Monday, August 26, 2013

Learning the Advantages and Disadvantages of Variable Rate and Fixed Rate Reverse Mortgages

Reverse mortgage is the borrowing agreement for retired individuals which lets them utilize the equity they are able to build up in their homes to obtain the desired retirement funds. If you are about to retire from your employment and you are interested in getting a reverse mortgage, then you need to know the eligibility requirements of this kind of loan. The basic qualifications among all lending companies are all similar although some other policies and regulations can be different.

Eligibility rules aside, learning the different kinds of reverse mortgage such as the fixed rate and the variable rate is equally essential. Please read on to know what fixed rate and variable rate mortgages are.

In the process of comparing one type of reverse mortgage to another, there are some factors which must be put into consideration before you can decide which of them is best to take. Fixed rate mortgage is more popular than the variable rate because most people do not want to be paying with interest rates that grows over time. However, there are also some pitfalls lying behind the fixed rate which every applicant must consider.

The variable rate reverse mortgage, on the other hand, sounds disadvantageous because the interest rate is fluctuating from time to time.
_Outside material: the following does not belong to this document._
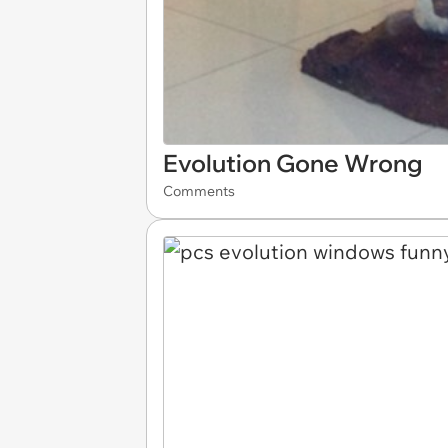
Evolution Gone Wrong
Comments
But then again, when you spare a bit of your time in checking out this kind of borrowing, you will discover some advantages which might change your mind and make you prefer it.

Being charged of a fixed rate for the entire life of the loan can be an advantage at one point but it can also be some reverse mortgage disadvantages on the other side of the coin. If you were to opt for a fixed rate reverse mortgage option, then at least decide to have the funds released to your in a lump sum method or in a one-time payment. It would be ideal to pick a reverse mortgage that is a fixed rate type if you need to pay off the total amount of debt you are owing for the home.


On the other side of the coin, the reverse mortgage that has a variable rate do not let you tell the exact amount of interest you will be charged of since the rates are fluctuating, but this can also be an advantage especially if you have with you an aarp reverse mortgage calculator. The good thing about a variable rate reverse mortgage is that you can exercise your freedom of choice as to what payout method you want the reverse mortgage funds to be distributed to you. Somehow, choosing a variable rate reverse mortgage can be advantageous if your check your need and personal financial situation properly.